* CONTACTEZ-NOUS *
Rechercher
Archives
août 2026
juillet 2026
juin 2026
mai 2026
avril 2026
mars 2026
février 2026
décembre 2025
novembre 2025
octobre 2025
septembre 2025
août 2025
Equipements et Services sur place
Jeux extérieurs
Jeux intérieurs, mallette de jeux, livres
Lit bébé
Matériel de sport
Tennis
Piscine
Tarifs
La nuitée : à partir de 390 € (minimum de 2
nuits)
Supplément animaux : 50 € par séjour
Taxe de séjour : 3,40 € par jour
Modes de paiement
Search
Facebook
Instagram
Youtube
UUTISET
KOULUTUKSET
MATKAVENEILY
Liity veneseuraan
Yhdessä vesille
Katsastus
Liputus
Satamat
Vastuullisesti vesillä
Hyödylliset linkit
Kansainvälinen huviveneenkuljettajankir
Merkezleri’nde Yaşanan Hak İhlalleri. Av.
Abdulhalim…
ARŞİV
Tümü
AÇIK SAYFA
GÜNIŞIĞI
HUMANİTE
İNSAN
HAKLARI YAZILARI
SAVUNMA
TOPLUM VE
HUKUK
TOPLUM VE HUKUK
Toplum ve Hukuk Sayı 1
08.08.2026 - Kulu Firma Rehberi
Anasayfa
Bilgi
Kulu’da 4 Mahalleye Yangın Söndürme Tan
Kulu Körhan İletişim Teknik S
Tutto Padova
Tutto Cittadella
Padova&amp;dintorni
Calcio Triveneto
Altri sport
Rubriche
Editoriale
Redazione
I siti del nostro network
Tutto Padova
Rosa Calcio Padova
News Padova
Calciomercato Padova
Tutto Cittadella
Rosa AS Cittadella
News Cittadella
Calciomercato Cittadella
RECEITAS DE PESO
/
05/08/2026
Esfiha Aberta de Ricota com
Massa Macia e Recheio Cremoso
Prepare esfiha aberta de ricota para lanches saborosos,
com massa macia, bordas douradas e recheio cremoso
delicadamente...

· · · · · · ·

● **Activity**
Could you give all the items again with "Tutto Padova" changed to "Tutto Vicenza" everywhere it occurs, and nothing else altered?

● **Solution below**
* CONTACTEZ-NOUS *
Rechercher
Archives
août 2026
juillet 2026
juin 2026
mai 2026
avril 2026
mars 2026
février 2026
décembre 2025
novembre 2025
octobre 2025
septembre 2025
août 2025
Equipements et Services sur place
Jeux extérieurs
Jeux intérieurs, mallette de jeux, livres
Lit bébé
Matériel de sport
Tennis
Piscine
Tarifs
La nuitée : à partir de 390 € (minimum de 2
nuits)
Supplément animaux : 50 € par séjour
Taxe de séjour : 3,40 € par jour
Modes de paiement
Search
Facebook
Instagram
Youtube
UUTISET
KOULUTUKSET
MATKAVENEILY
Liity veneseuraan
Yhdessä vesille
Katsastus
Liputus
Satamat
Vastuullisesti vesillä
Hyödylliset linkit
Kansainvälinen huviveneenkuljettajankir
Merkezleri’nde Yaşanan Hak İhlalleri. Av.
Abdulhalim…
ARŞİV
Tümü
AÇIK SAYFA
GÜNIŞIĞI
HUMANİTE
İNSAN
HAKLARI YAZILARI
SAVUNMA
TOPLUM VE
HUKUK
TOPLUM VE HUKUK
Toplum ve Hukuk Sayı 1
08.08.2026 - Kulu Firma Rehberi
Anasayfa
Bilgi
Kulu’da 4 Mahalleye Yangın Söndürme Tan
Kulu Körhan İletişim Teknik S
Tutto Vicenza
Tutto Cittadella
Padova&amp;dintorni
Calcio Triveneto
Altri sport
Rubriche
Editoriale
Redazione
I siti del nostro network
Tutto Vicenza
Rosa Calcio Padova
News Padova
Calciomercato Padova
Tutto Cittadella
Rosa AS Cittadella
News Cittadella
Calciomercato Cittadella
RECEITAS DE PESO
/
05/08/2026
Esfiha Aberta de Ricota com
Massa Macia e Recheio Cremoso
Prepare esfiha aberta de ricota para lanches saborosos,
com massa macia, bordas douradas e recheio cremoso
delicadamente...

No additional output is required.